UnluckyForSome confirms winner of divisive 'bingo wings' competition
An underwear model who has modelled with Jordan, a former catwalk model and a body double for UK TV's Dawn French and Fern Britton are among the entrants beaten in a competition to find the face of the controversial Show Us Your Bingo Wings ad campaign

AN UNDERWEAR model who has worked with Jordan, a former catwalk model and a body double for UK TV’s Dawn French and Fern Britton are among the entrants beaten in a competition to find the face of the Show Us Your Bingo Wings ad campaign.
The controversial campaign, launched by bingo ‘super affiliate’ UnluckyForSome in July, centred on ‘bingo wings’, the British slang term for loose underarm fat on typically older women, and involved a competition to find an “obese young woman” to feature in it.
The campaign frustrated some other bingo marketers, who privately complain that it runs counter to their efforts to sell the game to a younger demographic. Bingo has been the subject of major investment in recent months, with PartyGaming having acquired Foxy Bingo owner Cashcade, new Power 50 entrant Chili Gaming seeking a bingo provider for the soon to be liberalised French market and Virtue Fusion to launch a bingo product based on the Deal or No Deal TV show.
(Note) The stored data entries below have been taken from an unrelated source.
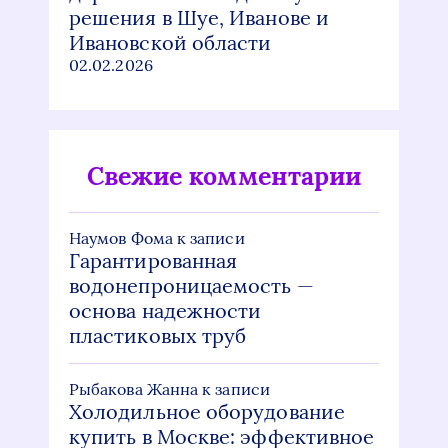
решения в Шуе, Иванове и
Ивановской области
02.02.2026
Свежие комментарии
Наумов Фома
к записи
Гарантированная
водонепроницаемость —
основа надежности
пластиковых труб
Рыбакова Жанна
к записи
Холодильное оборудование
купить в Москве: эффективное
Adverts for the face of future UnluckyForSome TV adverts were placed in UK job centres, and ten shortlisted candidates were invited to a ‘Bingo Wings Idol-style’ casting session in London on Thursday last week.
Actress Iliana Flade (pictured), 38, from London, won the competition, beating over 200 applicants.
A spokesman for the site said: “All we asked for was that the winner had a bubbly personality and was a larger than life character.
“We knew that asking for overweight or obese applicants was a bit risqué as it had never been done before but we wanted a woman who acknowledged her size and was totally happy with it.”
Flade will receive £1,000 prize money as well as being given a £100,000 (pro rata) contract.
A study of the bingo market by market research business Mintel earlier this year suggests that the efforts of other marketers may have paid off, concluding that “the past decade has seen a radical change in the age and social status of the typical bingo players [with] greater numbers of young and affluent people drawn into the market.”